**ASSIGNMENT:** Copy each line of the data below with the word "block".

**RECORDS SHOWN:**
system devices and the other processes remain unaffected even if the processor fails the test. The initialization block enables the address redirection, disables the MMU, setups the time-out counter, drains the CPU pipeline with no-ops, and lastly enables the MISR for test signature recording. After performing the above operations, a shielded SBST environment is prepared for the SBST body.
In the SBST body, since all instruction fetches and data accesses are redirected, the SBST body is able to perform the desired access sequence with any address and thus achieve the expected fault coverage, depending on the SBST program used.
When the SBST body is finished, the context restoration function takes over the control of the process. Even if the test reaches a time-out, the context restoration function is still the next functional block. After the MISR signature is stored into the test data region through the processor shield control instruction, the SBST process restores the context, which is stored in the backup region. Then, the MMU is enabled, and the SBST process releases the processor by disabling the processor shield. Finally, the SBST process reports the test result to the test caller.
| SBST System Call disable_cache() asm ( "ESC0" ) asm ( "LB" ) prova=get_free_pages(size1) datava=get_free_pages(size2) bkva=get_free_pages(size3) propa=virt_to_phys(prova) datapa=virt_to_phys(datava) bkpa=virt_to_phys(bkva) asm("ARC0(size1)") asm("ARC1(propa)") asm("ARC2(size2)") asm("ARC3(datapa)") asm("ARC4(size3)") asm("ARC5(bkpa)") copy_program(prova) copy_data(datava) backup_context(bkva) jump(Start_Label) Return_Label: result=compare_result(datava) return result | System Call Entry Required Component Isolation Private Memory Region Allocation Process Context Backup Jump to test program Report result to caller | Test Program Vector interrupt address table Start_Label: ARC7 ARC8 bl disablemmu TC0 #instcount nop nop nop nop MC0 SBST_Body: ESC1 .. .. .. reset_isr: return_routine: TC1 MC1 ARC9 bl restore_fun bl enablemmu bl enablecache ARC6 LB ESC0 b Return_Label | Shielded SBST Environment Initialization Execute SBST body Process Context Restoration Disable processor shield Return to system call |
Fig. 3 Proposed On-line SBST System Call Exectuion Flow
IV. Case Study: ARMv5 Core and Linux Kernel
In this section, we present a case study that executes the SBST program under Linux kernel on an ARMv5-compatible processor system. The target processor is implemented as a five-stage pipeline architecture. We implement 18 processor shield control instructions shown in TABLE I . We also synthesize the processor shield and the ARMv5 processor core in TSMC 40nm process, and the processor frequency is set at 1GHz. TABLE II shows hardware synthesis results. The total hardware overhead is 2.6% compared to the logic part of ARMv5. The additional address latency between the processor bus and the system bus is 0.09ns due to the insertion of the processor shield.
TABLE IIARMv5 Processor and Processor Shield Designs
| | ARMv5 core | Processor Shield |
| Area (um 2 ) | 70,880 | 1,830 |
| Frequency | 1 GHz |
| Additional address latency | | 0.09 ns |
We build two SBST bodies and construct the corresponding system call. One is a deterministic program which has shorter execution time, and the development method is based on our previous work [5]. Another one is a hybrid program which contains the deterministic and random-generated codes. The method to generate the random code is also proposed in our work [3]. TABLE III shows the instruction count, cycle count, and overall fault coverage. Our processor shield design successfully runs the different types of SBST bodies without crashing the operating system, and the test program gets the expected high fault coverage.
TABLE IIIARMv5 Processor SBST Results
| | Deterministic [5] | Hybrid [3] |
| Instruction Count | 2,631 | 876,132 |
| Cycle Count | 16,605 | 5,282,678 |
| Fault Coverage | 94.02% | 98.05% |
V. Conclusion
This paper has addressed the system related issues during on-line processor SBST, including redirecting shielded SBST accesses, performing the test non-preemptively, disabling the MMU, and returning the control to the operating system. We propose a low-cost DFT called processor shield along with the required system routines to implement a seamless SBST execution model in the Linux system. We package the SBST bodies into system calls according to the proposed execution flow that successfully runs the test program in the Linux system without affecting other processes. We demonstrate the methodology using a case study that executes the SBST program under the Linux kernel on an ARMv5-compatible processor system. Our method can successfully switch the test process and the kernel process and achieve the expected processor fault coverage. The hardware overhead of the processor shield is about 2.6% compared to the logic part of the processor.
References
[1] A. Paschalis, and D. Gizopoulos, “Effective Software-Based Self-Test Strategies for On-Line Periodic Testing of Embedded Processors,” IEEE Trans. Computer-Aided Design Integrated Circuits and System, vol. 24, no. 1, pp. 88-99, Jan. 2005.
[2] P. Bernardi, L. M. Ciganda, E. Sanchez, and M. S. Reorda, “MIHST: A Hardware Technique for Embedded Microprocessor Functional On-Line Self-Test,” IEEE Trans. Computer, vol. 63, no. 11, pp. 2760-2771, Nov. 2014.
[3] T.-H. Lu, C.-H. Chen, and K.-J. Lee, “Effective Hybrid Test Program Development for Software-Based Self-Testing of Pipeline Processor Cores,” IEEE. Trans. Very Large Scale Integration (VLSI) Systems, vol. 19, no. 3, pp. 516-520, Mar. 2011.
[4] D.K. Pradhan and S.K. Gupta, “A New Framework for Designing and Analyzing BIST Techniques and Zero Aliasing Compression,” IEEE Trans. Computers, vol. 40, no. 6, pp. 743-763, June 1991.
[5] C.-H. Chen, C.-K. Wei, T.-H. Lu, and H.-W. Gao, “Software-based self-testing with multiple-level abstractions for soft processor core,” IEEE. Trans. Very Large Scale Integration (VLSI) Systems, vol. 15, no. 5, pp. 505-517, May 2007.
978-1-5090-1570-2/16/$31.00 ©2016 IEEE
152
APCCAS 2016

**YOUR SOLUTION:**
system devices and the other processes remain unaffected even if the processor fails the test. The initialization block enables the address redirection, disables the MMU, setups the time-out counter, drains the CPU pipeline with no-ops, and lastly enables the MISR for test signature recording. After performing the above operations, a shielded SBST environment is prepared for the SBST body.
When the SBST body is finished, the context restoration function takes over the control of the process. Even if the test reaches a time-out, the context restoration function is still the next functional block. After the MISR signature is stored into the test data region through the processor shield control instruction, the SBST process restores the context, which is stored in the backup region. Then, the MMU is enabled, and the SBST process releases the processor by disabling the processor shield. Finally, the SBST process reports the test result to the test caller.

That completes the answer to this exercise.